Exercise data:
________________
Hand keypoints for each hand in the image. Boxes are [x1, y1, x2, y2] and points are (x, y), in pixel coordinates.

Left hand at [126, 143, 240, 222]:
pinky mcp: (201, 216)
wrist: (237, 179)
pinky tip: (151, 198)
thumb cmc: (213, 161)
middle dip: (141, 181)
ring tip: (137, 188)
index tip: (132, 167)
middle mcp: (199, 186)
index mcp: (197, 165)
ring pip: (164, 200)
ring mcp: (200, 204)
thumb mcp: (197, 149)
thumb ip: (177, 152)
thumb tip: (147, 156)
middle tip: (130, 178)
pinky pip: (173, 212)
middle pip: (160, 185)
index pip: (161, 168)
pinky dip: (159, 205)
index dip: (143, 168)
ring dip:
________________
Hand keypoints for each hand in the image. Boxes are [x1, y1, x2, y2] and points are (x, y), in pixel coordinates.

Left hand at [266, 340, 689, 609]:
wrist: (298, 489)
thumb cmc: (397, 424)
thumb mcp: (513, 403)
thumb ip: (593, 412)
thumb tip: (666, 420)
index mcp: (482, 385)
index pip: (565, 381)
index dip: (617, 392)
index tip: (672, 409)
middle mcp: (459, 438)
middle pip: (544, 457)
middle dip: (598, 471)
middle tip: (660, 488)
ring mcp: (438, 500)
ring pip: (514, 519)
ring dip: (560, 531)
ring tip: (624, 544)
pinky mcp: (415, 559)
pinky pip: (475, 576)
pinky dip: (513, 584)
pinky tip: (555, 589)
________________
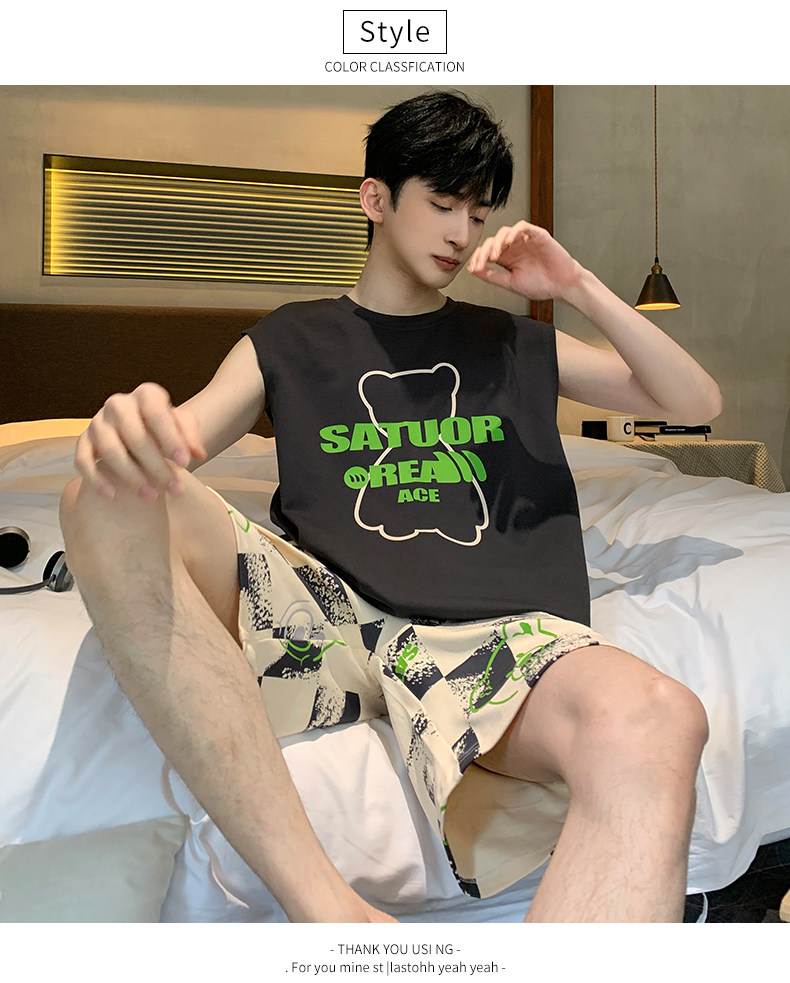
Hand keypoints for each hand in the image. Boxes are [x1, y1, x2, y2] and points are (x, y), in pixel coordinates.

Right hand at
________________
Problem statement:
Going through the entries, return every line holding the word "thumb".

The answer:
thumb cmc: (213, 161)
thumb mcp: (197, 149)
thumb ip: (177, 152)
thumb tip: (147, 156)
thumb cmc: (397, 424)
thumb mcp: (513, 403)
thumb ip: (593, 412)
thumb tip: (666, 420)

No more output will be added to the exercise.